World Cheese Encyclopaedia - Each Sunday learn all about a new cheese.
This week Ädelost from Sweden.
Country: Sweden 🇸🇪
Region: All Sweden
Made from: Cow’s milk
Taste: Blue, sharp, spicy, salty tang
Aging: 8 – 12 weeks
Ädelost meaning literally « noble cheese » is Sweden’s only original blue cheese and was created as an alternative to imported French blue cheeses. The cheese is made from cow's milk and is aged for 8-12 weeks. It is produced much like the well known Bleu d'Augverne cheese from France. It has characteristic streaks of dull blue mold that run throughout the cheese and is also known for its moistness and creaminess. It has a thin, pale rind that's dusted with specks of grey, white, and blue mold.
The interior is creamy in texture and pale in color, scattered with pockets of blue-grey and broken veins. Ädelost has a sharp, salty, spicy and tangy flavour.
When Ädelost is produced, it is formed into drum-shaped cylinders about 18 cms in diameter and 10 cm high, which weigh approximately five or six pounds (two or three kilos). Ädelost has a fat content of 50%.
How to Enjoy It
Ädelost’s sharp tangy flavor is an excellent choice as a table cheese, can be used crumbled as an ingredient in salads, as an appetizer, or for serving as a dessert cheese. It can also be combined with olive oil and balsamic vinegar to make a delicious salad dressing.
Serve it with the local schnapps, hoppy beer or wheat beer. It can also be served with a dessert wine such as a Barsac Sauternes.
Blue cheeses are cheeses that have had cultures of the mold Penicillium added. This causes the cheese to be spotted and/or veined throughout with blue mold. The mold usually has a strong and distinct smell. Some blue cheeses have spores mixed in after the curds are formed whereas others are injected with spores before the curds form. Blue cheeses are usually aged in a temperature-controlled environment such as a cave. It is often enjoyed by itself as part of a cheese platter, but can also be spread, crumbled or melted.

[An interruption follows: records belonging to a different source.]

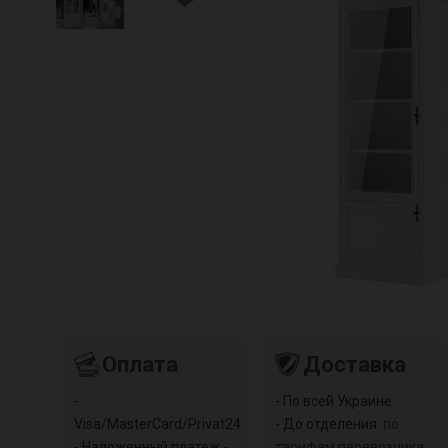
Оплата
Доставка
-
- По всей Украине
Visa/MasterCard/Privat24
- До отделения:
по
- Наложенный платеж -
тарифам перевозчика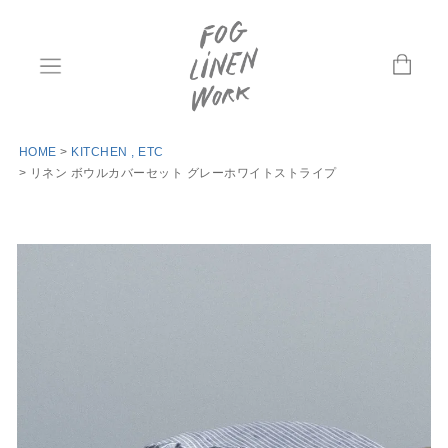
HOME
KITCHEN , ETC
リネン ボウルカバーセット グレーホワイトストライプ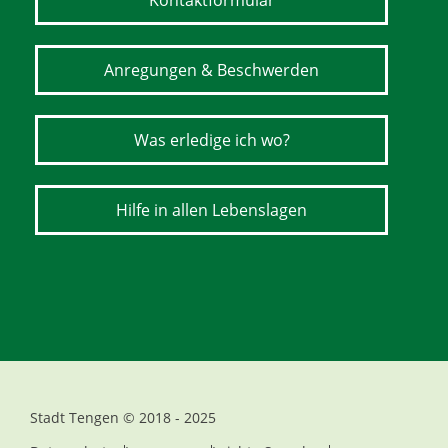
Kontaktformular
Anregungen & Beschwerden
Was erledige ich wo?
Hilfe in allen Lebenslagen
Stadt Tengen © 2018 - 2025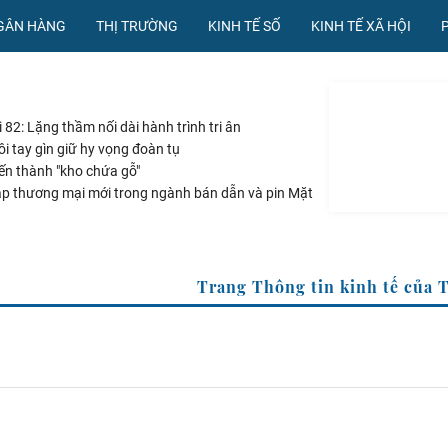
NGÂN HÀNG
THỊ TRƯỜNG
KINH TẾ SỐ
KINH TẾ XÃ HỘI
82: Lặng thầm nối dài hành trình tri ân
 tay gìn giữ hy vọng đoàn tụ
ến thành "kho chứa gỗ"
áp thương mại mới trong ngành bán dẫn và pin Mặt
ấn chiếm hành lang Quốc lộ 22B
Trang Thông tin kinh tế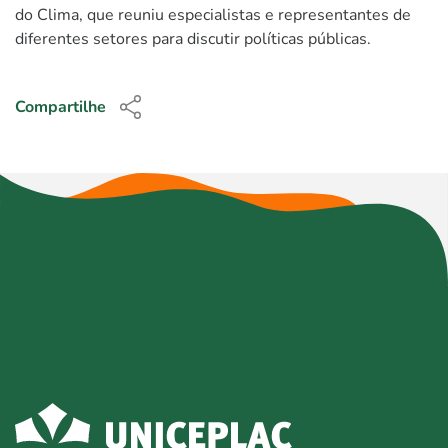
do Clima, que reuniu especialistas e representantes de
diferentes setores para discutir políticas públicas.
Compartilhe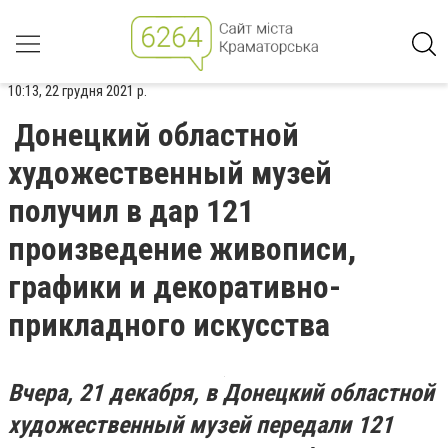
10:13, 22 грудня 2021 р.
Донецкий областной
художественный музей
получил в дар 121
произведение живописи,
графики и декоративно-
прикладного искусства
Вчера, 21 декабря, в Донецкий областной
художественный музей передали 121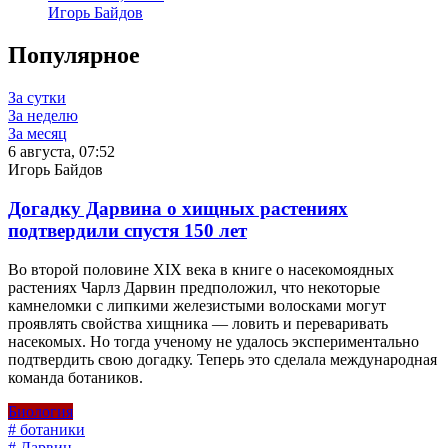
Игорь Байдов
Популярное
За сутки
За неделю
За месяц
6 августа, 07:52
Игорь Байдов
Догадку Дарвина о хищных растениях
подтвердили спустя 150 лет
Во второй половине XIX века в книге о насекомоядных
растениях Чарлз Дарвин предположил, что некоторые
камнеломки с липкими железистыми волосками могут
проявлять свойства хищника — ловить и переваривать
насекомых. Но тогда ученому не удалось экспериментально
подтвердить свою догадку. Теперь это сделала международная
команда ботаников.
Биология
# ботаники
# Дарвин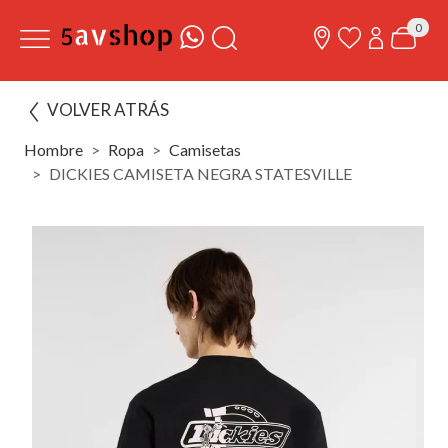
0
VOLVER ATRÁS
Hombre
Ropa
Camisetas
DICKIES CAMISETA NEGRA STATESVILLE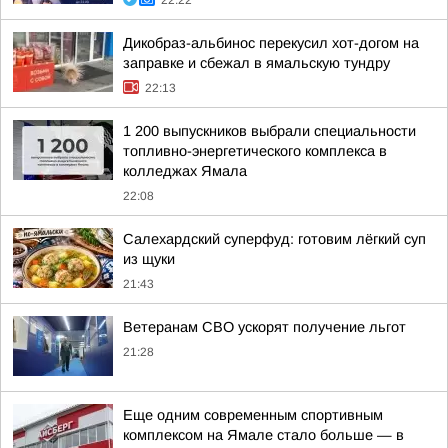
22:22
Дикобраз-альбинос перекусил хот-догом на
заправке и сбежал в ямальскую тундру
22:13
1 200 выпускников выбрали специальности
топливно-энергетического комплекса в
колледжах Ямала
22:08
Салехардский суперфуд: готовим лёгкий суп
из щуки
21:43
Ветеранам СВО ускорят получение льгот
21:28
Еще одним современным спортивным
комплексом на Ямале стало больше — в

Blue cheese is believed to have been discovered by accident when cheeses were stored in moisture-controlled caves at natural temperatures. The moisture in the cave happens to be a very favorable environment for many varieties of harmless mold to form. The story goes that one of the very first blue cheeses was discovered when a young boy, eating a meal of bread and ewes' milk cheese, saw a beautiful girl in the distance and abandoned his meal in a nearby cave to go speak with her. Returning to the cave months later, he found his cheese transformed by the mold (Penicillium roqueforti) into what we now know as Roquefort.